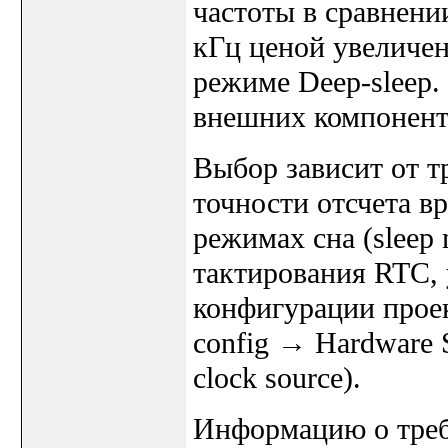
частоты в сравнени
кГц ценой увеличен
режиме Deep-sleep.
внешних компонент
Выбор зависит от т
точности отсчета в
режимах сна (sleep
тактирования RTC
конфигурации проек
config → Hardware 
clock source).
Информацию о треб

•••

### PROBLEM TO SOLVE
What is needed is a word-for-word restatement of every line from the one with "режимах сна (sleep" to the end of the entries above.

### REPLY TO THE TASK
режимах сна (sleep
тактирования RTC
конфигурации проек
config → Hardware 
clock source).
Информацию о треб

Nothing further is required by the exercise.